Пожалуйста, оформите как JSON-список строк записи начиная с самого начала и заканчивая строкой, содержащей «## 프로젝트를 하면서 느낀점», включая обе границы. Каждая строка становится отдельным элементом списка, пустые строки пропускаются.

━━━ ЗАПИСИ ДЛЯ ОБРАБОТКИ

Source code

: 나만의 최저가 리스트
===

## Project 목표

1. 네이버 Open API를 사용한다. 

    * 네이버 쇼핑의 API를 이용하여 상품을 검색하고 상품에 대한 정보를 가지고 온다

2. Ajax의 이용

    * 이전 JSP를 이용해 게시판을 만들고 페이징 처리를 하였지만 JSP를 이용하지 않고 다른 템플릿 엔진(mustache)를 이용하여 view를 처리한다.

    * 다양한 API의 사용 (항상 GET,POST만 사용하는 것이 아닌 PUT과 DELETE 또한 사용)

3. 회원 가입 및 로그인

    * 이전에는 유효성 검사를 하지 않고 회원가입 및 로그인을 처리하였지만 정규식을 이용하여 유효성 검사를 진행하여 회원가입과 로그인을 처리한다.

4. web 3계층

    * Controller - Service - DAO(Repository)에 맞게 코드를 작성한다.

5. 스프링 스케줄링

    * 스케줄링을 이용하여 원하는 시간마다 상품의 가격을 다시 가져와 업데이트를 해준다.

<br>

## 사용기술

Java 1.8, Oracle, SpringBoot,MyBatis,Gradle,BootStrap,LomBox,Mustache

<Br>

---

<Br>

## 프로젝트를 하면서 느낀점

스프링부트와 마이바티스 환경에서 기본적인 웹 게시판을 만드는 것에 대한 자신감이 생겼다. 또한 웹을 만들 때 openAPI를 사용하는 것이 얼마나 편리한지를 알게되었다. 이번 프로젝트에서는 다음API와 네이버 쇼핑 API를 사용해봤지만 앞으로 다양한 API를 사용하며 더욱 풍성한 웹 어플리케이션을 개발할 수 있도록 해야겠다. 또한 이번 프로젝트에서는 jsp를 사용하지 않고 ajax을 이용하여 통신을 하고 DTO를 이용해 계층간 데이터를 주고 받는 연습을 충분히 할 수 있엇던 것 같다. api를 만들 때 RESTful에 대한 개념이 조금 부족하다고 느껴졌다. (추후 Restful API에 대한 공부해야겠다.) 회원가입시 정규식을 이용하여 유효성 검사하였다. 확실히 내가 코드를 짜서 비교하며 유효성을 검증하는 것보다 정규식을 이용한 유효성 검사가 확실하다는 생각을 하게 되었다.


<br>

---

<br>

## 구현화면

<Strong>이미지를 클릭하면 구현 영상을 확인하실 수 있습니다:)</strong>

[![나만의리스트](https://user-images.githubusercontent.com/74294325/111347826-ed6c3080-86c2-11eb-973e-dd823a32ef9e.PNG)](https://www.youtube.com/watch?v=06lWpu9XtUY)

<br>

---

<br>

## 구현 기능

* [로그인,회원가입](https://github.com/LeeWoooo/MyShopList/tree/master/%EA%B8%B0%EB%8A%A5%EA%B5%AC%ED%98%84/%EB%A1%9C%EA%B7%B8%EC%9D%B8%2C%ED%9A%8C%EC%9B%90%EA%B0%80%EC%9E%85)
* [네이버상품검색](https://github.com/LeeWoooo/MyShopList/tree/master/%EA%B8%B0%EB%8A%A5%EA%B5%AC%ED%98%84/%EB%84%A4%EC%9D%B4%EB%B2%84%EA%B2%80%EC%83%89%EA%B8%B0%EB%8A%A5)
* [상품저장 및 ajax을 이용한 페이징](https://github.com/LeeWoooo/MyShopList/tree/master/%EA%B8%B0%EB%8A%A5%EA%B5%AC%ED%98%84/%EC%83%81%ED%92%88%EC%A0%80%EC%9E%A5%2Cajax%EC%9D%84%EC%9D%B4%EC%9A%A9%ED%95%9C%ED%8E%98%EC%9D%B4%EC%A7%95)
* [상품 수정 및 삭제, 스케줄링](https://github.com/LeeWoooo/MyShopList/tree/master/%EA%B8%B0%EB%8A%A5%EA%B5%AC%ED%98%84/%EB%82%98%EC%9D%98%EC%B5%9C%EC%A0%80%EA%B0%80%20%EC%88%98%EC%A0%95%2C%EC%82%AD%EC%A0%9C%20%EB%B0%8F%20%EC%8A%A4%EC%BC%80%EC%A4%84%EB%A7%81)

━━━━━━

ПОЛЕ ОТВЕТА —
[
  "Source code",
  ": 나만의 최저가 리스트",
  "===",
  "## Project 목표",
  "1. 네이버 Open API를 사용한다. ",
  "    * 네이버 쇼핑의 API를 이용하여 상품을 검색하고 상품에 대한 정보를 가지고 온다",
  "2. Ajax의 이용",
  "    * 이전 JSP를 이용해 게시판을 만들고 페이징 처리를 하였지만 JSP를 이용하지 않고 다른 템플릿 엔진(mustache)를 이용하여 view를 처리한다.",
  "    * 다양한 API의 사용 (항상 GET,POST만 사용하는 것이 아닌 PUT과 DELETE 또한 사용)",
  "3. 회원 가입 및 로그인",
  "    * 이전에는 유효성 검사를 하지 않고 회원가입 및 로그인을 처리하였지만 정규식을 이용하여 유효성 검사를 진행하여 회원가입과 로그인을 처리한다.",
  "4. web 3계층",
  "    * Controller - Service - DAO(Repository)에 맞게 코드를 작성한다.",
  "5. 스프링 스케줄링",
  "    * 스케줄링을 이용하여 원하는 시간마다 상품의 가격을 다시 가져와 업데이트를 해준다.",
  "<br>",
  "## 사용기술",
  "Java 1.8, Oracle, SpringBoot,MyBatis,Gradle,BootStrap,LomBox,Mustache",
  "<Br>",
  "---",
  "<Br>",
  "## 프로젝트를 하면서 느낀점"
]